“Sorry” in 60 Seconds

“Sorry” in 60 Seconds

“I’m sorry.” Sometimes, it’s hard enough to personally say those words to someone when we have wronged them. It has proven to be even harder to say by companies in the public eye. When they make a mistake, it is standard for brands to apologize via a formal statement (whether this apology is genuine or half-hearted is another story). These days, the lightning-fast accessibility of social media has made this statement even more important to a brand’s PR image. However, 2018 has seen some brands screw up so badly that they made a full video ad for their apology.

Earlier this year, Facebook was thrust into the limelight when it was discovered that private user data from the tech giant was accessed by other companies. One of the biggest offenders, political consulting firm Cambridge Analytica, was able to access data from up to 87 million users. This led to a long line of apologies, lawsuits, privacy policy changes, and testimonies in front of Congress. To build back its reputation and its monetary value, Facebook released an ad titled “Facebook Here Together” that tries to acknowledge its mistakes and earn back user trust.

Though Uber is still the top ride-sharing company of its kind, it has struggled with a long history of scandal after scandal since its establishment in 2010. Just to name a few, Uber’s PR nightmare has included surging fares in New York City in the aftermath of Hurricane Sandy, sharing medical documents of a woman in India who was sexually assaulted by her Uber driver, and neglecting to reveal a massive cyber-attack of 57 million users until over a year after it happened (after first paying hackers to cover it up). Numerous reports also described the rampant disregard for sexual harassment and gender bias within the company culture.
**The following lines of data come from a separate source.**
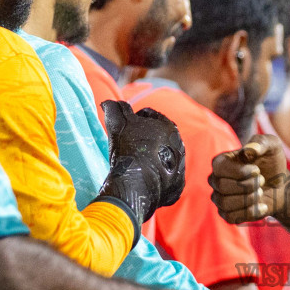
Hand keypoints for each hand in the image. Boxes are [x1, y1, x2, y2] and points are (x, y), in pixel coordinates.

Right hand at [99, 102, 186, 220]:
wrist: (136, 184)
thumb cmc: (129, 150)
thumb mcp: (118, 125)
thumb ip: (115, 109)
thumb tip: (108, 103)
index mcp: (168, 126)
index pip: (150, 115)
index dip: (134, 118)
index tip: (125, 126)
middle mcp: (179, 145)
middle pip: (159, 137)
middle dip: (146, 139)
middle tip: (129, 146)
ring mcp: (181, 167)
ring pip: (165, 157)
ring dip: (153, 158)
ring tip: (136, 164)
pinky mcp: (177, 186)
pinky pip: (167, 178)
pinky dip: (157, 177)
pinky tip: (144, 179)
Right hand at [208, 135, 289, 222]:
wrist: (280, 185)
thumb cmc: (272, 163)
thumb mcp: (272, 146)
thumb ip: (261, 143)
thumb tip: (248, 151)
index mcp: (221, 162)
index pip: (219, 167)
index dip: (239, 171)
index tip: (257, 170)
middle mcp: (216, 180)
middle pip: (222, 186)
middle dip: (248, 185)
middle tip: (262, 181)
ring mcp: (220, 198)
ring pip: (225, 204)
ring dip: (249, 199)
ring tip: (261, 192)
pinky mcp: (227, 214)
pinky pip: (231, 218)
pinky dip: (251, 213)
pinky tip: (262, 206)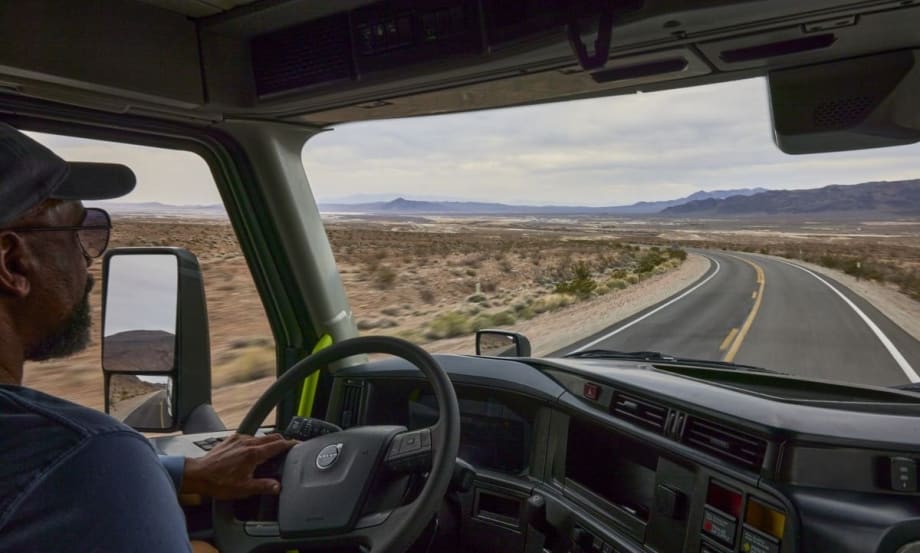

Uber CEO Travis Kalanick and other top executives eventually resigned in June 2017. In May 2018, the company released an ad that showcases new CEO Dara Khosrowshahi. Rather than apologizing for Uber’s past mistakes (or rather, past unethical and intentional business practices), Khosrowshahi explains how he’s listening to Uber employees, drivers, and riders and wants to use their feedback to make Uber a better company to work for and a better service to use.

Wells Fargo made headlines in 2016 when it was revealed that bank employees created millions of bank accounts and credit card accounts without the approval of customers in order to meet their sales quota and make more money in the process. The bank ended up firing 5,300 employees and was forced to pay a $185 million fine. Since the initial news break, Wells Fargo has dealt with more scandals, including overcharging customers for mortgages and charging customers for auto insurance they did not need. The bank was fined $1 billion in April 2018 for those scandals alone. In an apology ad they released in May 2018, Wells Fargo admits their wrongdoing and tells customers what the bank is going to do to make things right. They even specifically mention the removal of product sales goals.

Brands make mistakes. Sometimes, those mistakes are really big and really bad. In this age of social media and the Internet, mistakes don’t get swept under the rug; they get spread far and wide from anything as formal as a news article to an informal as a tweet. When information is as readily and easily accessible as it is today, it’s important for brands to be accountable when they do something wrong. Facebook, Uber, and Wells Fargo are some of the most well-known companies in the world right now. All eyes are on them and on every little mistake they make. These three companies made huge mistakes that, if there is any chance of forgiveness, warrant a huge apology. Maybe their apology ads will work, maybe not. However, one thing is for certain: it’s important for companies to be accountable for their mistakes and actually act to make sure those mistakes don’t happen again.